A judge found that Oregon Liquor Control Commission inspectors are not cops and don't deserve their own union.

An administrative judge has dealt a blow to an effort by the state’s liquor inspectors to carry guns on the job.

Julie Reading, an administrative law judge for the state Employment Relations Board, has issued a tentative ruling rejecting a bid by a group calling itself the Oregon Liquor Control Commission Peace Officers Association to form its own union to win the right to bear firearms in their work.

Currently, OLCC inspectors have the power to detain suspects, make arrests and issue citations pertaining to liquor law violations. They carry pepper spray, handcuffs, batons and large flashlights. They wear a badge and can don body armor if they want to.

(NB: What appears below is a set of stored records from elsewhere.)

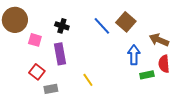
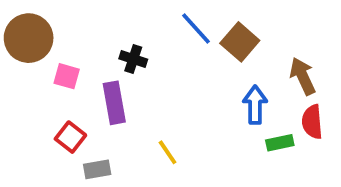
black cross: (62, 26) -> (133, 59), moved
blue line: (102, 26) -> (196, 29), moved
brown arrow: (159, 40) -> (303, 76), turned 42

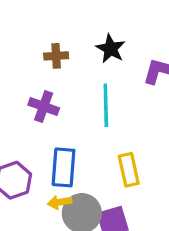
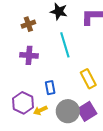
blue rectangle: (64, 167) -> (50, 88), size x0.6
yellow arrow: (60, 202) -> (40, 110), moved

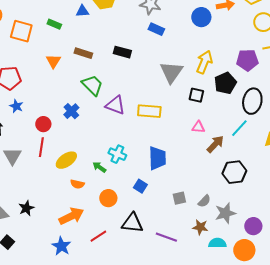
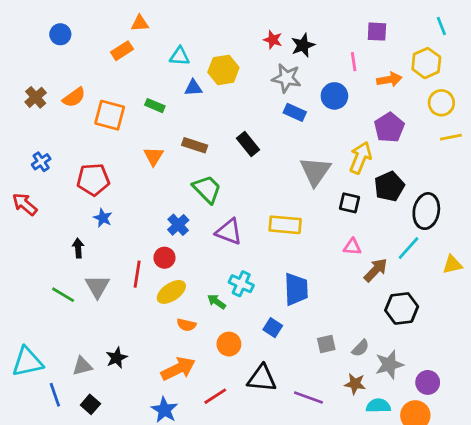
blue circle: (201, 17) -> (334, 96), moved
black rectangle: (122, 52) -> (248, 144), turned 36
purple pentagon: (247, 60) -> (389, 127), moved, turned -30
purple triangle: (115, 105) -> (229, 232), moved
red circle: (43, 124) -> (164, 258), moved

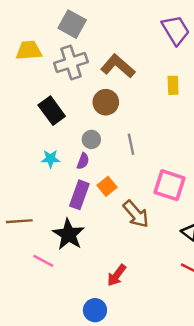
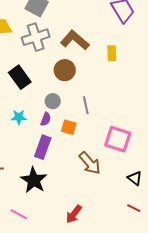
yellow rectangle: (173, 85) -> (112, 53), moved
orange square: (107, 186) -> (69, 127), moved, turned -35
pink line: (43, 261) -> (19, 214), moved

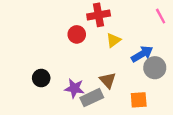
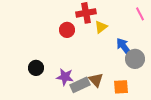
yellow triangle: (113, 40) -> (101, 27), moved
blue arrow: (142, 54) -> (124, 47), turned -96
brown triangle: (108, 80) -> (96, 80), moved

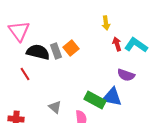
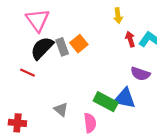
pink triangle: (19, 31) -> (38, 20), moved
black semicircle: (38, 52) -> (42, 48), turned -60
red line: (25, 74) -> (27, 73), turned -32

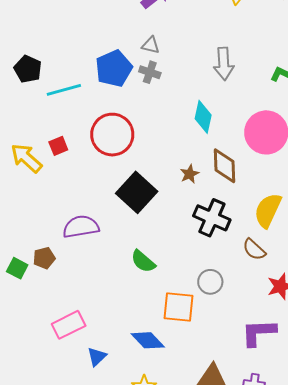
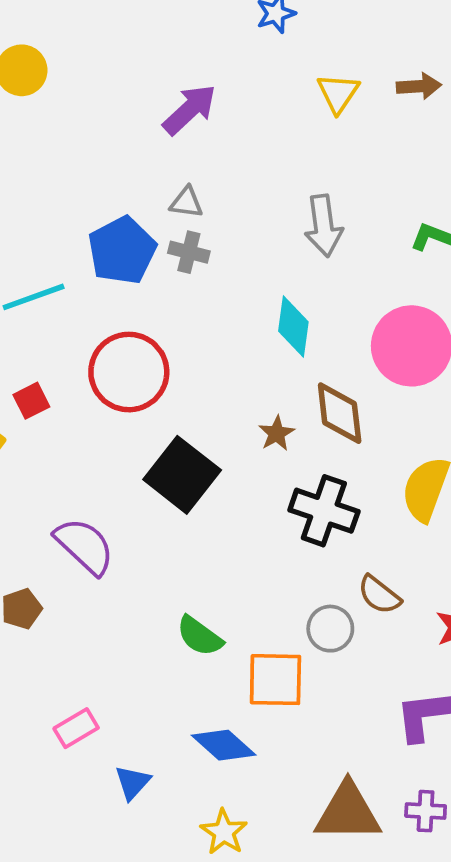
purple semicircle: (81, 227) -> (85, 546), turned 57
brown semicircle: (254, 250) -> (379, 595), moved
green semicircle: (143, 261) -> (200, 636), moved
pink rectangle: (69, 325) -> (76, 728), size x0.7

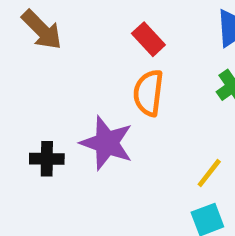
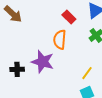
red rectangle: (148, 39) -> (69, 17), moved

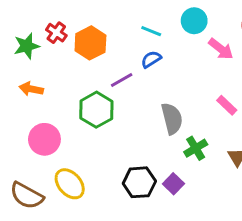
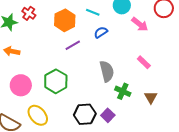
orange hexagon: (90, 43) -> (65, 20), moved
blue semicircle: (151, 59) -> (101, 32), moved
green hexagon: (96, 110) -> (56, 81), moved
green cross: (196, 148) -> (123, 91), turned -35

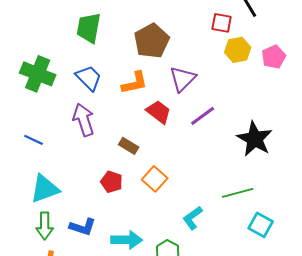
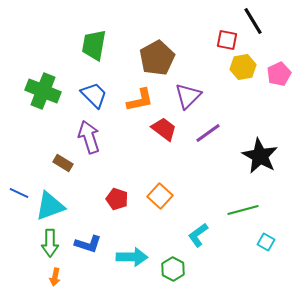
blue line: (34, 140) -> (19, 193), moved
brown rectangle: (129, 146) -> (63, 163), moved
cyan square: (261, 225) -> (266, 242), size x0.7

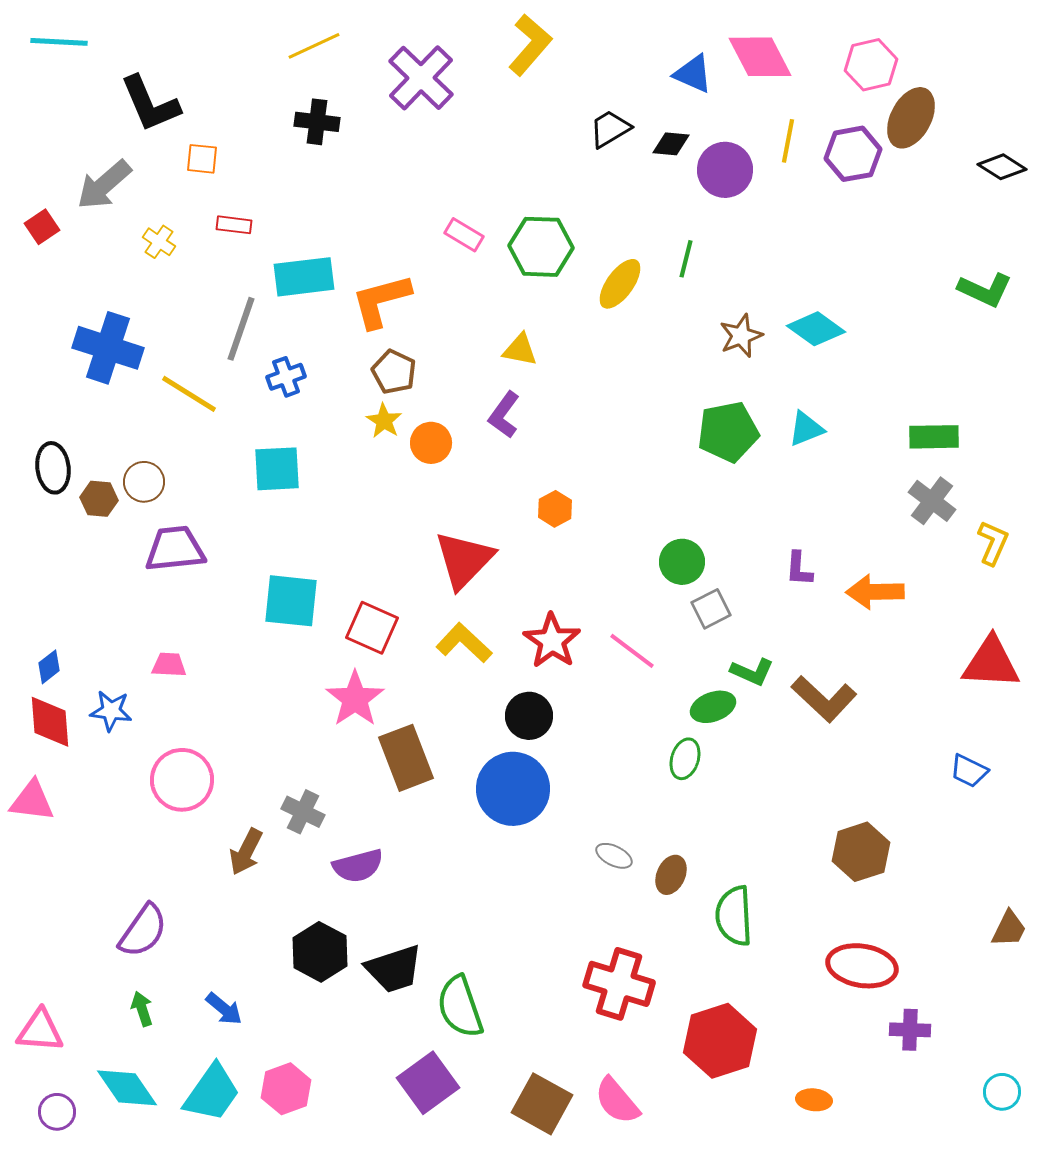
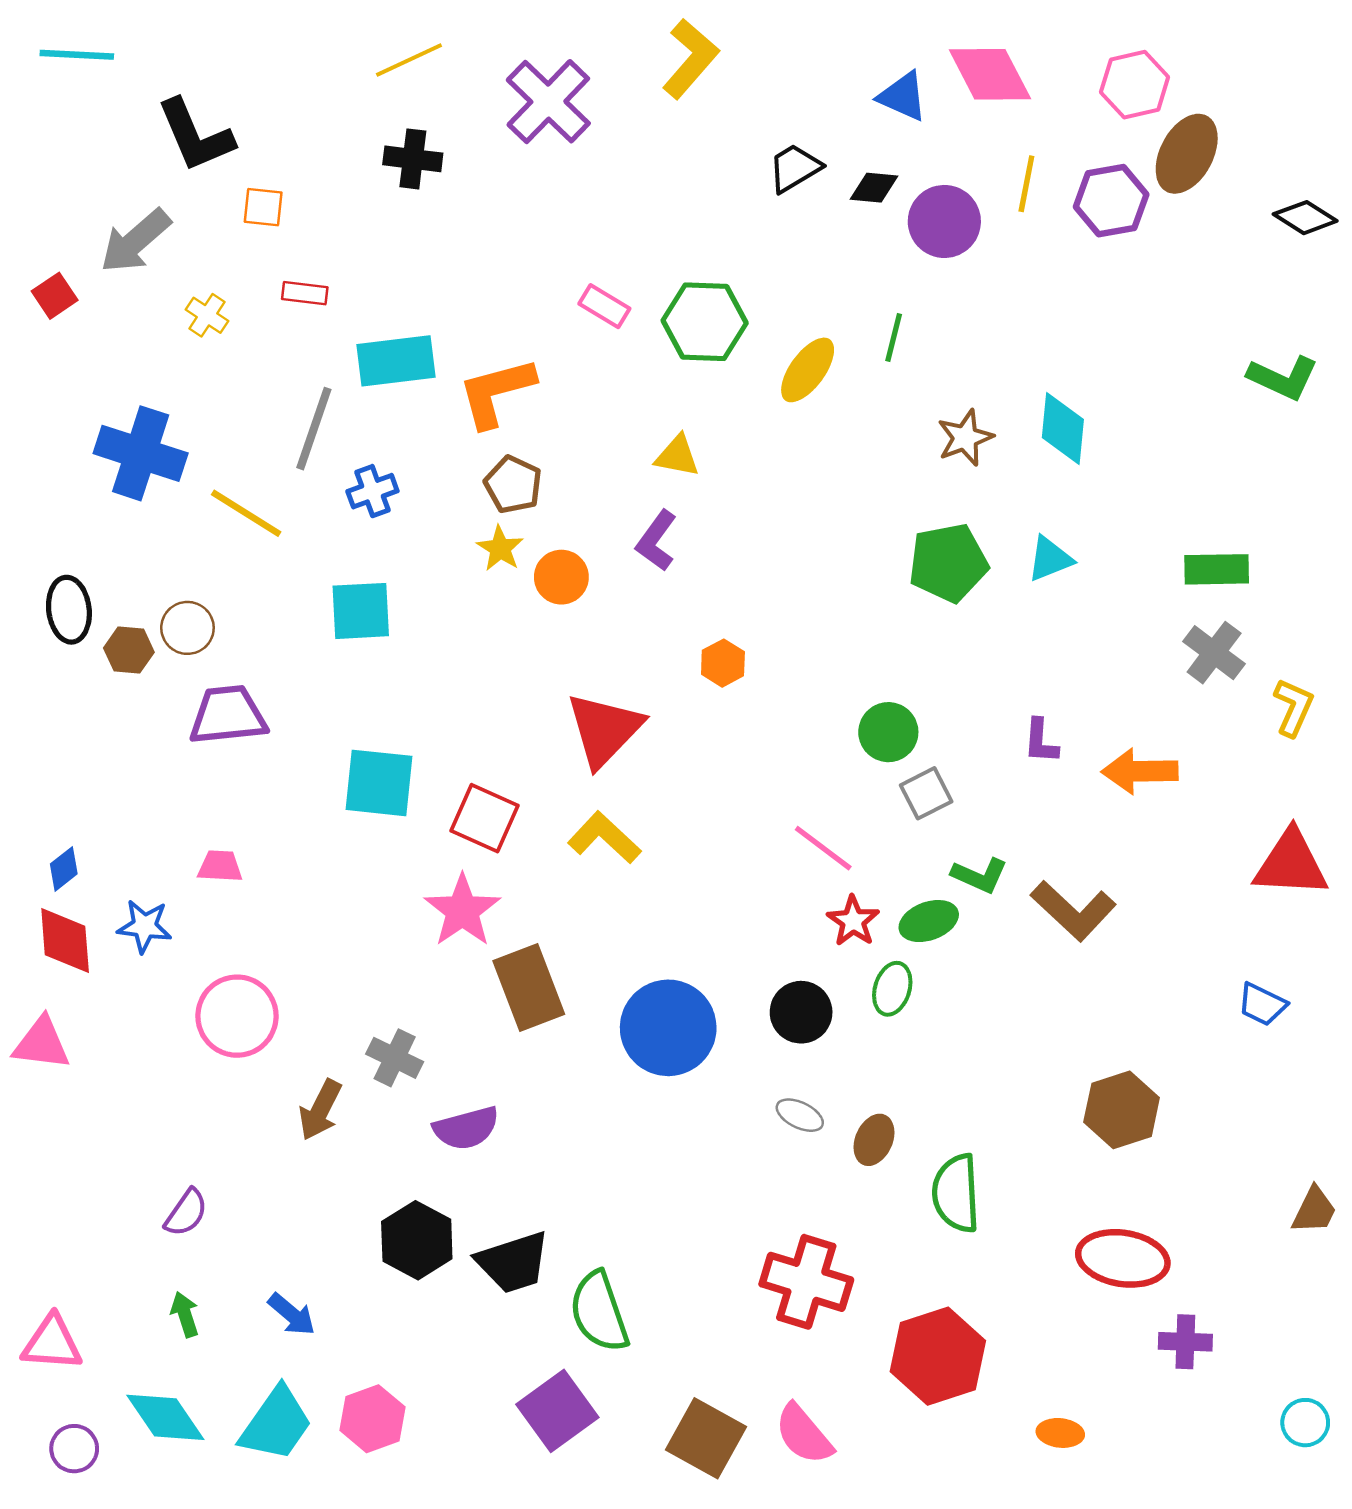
cyan diamond: (816, 329) -> (1063, 429), turned 60
red star: (552, 641) -> (853, 921), moved, size x0.7
black circle: (529, 716) -> (801, 1012), moved
purple semicircle: (143, 931) -> (186, 1213), size x0.7

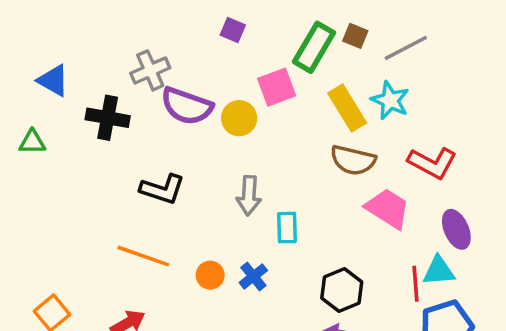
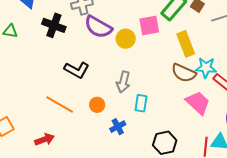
cyan star: (390, 100) -> (206, 68), moved, turned -30
orange circle: (210, 275) -> (97, 105), moved

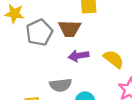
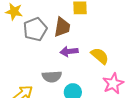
brown trapezoid: (70, 29) -> (62, 27), turned -85

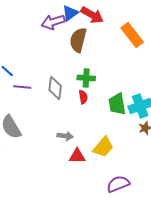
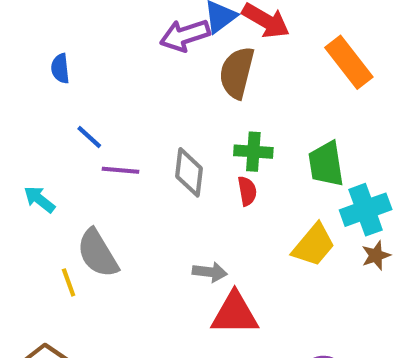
green trapezoid: (117, 104) -> (326, 164), moved
yellow trapezoid: (103, 147) -> (314, 245), moved
red triangle: (77, 156) -> (235, 314), size x1.4

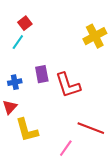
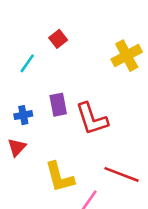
red square: (25, 23) -> (58, 39), moved
yellow L-shape: (27, 130) -> (59, 177), moved

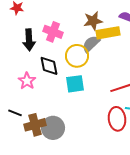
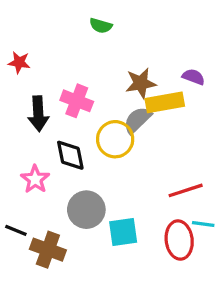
cyan square: (75, 84) -> (123, 232), moved
brown cross: (35, 125) -> (48, 250), turned 35
gray circle: (53, 128) -> (86, 210), moved

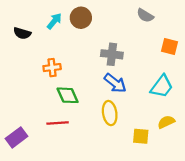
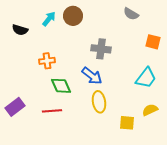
blue arrow: (115, 83) -> (92, 76), moved
purple rectangle: (17, 137) -> (15, 107), moved

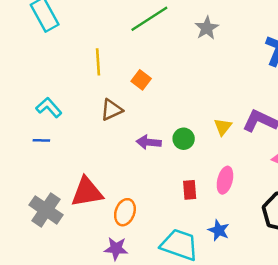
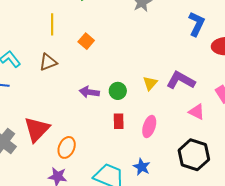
brown triangle: (112, 110) -> (48, 62), moved
red rectangle: (190, 190) -> (119, 121), moved
red triangle: (87, 192) -> (37, 129), turned -40

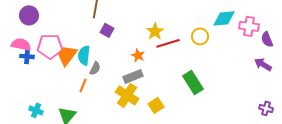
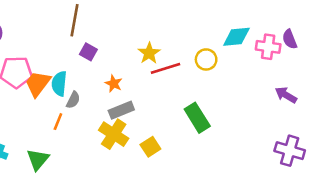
purple semicircle: (267, 39) -> (290, 39), moved
orange star: (138, 55) -> (114, 84), moved
purple cross: (266, 108) -> (290, 151), size x1.6

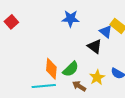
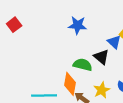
orange diamond: (51, 69) -> (70, 84), moved
green semicircle: (71, 69) -> (83, 65), moved, turned -126

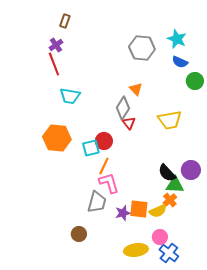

And they’re taking on major new responsibilities as OLCC takes on an oversight role of the legalization of recreational marijuana

But that’s not enough to justify forming their own union, Reading wrote in her Dec. 16 recommended ruling. The group believed that forming its own union would be the best way to bargain with OLCC management over whether they should be armed, just like regular police.

Right now, the same union represents inspectors and other employees: Council 75 of Oregon AFSCME, the American Federation of County, State and Municipal Employees.

The inspectors, however, enlisted the help of a national group, the Fraternal Order of Police, to bid to form their own union. They argued that their job has evolved to being very similar to police, and the anti-strike provisions applying to police officers under labor law should cover them as well. That would justify the group having its own union.

Reading agreed with inspectors’ claims that AFSCME hadn’t done a great job of advancing their concerns. “The evidence and arguments presented by both OLCCPOA and AFSCME indicate that there is a significant disconnect between the inspectors and enforcement technicians’ actual concerns and the issues AFSCME has advanced on their behalf,” she wrote.

But she found that despite beefed up training requirements the inspectors’ jobs haven’t changed all that much— and aren’t so essential to society that anti-strike provisions are appropriate.

John Mereen, a leader in the OLCC inspectors’ efforts, did not immediately respond to a request for comment. Nor did the Fraternal Order of Police or an OLCC spokeswoman.

The inspectors have 14 days to challenge the ruling, or it will be adopted unchanged by the board.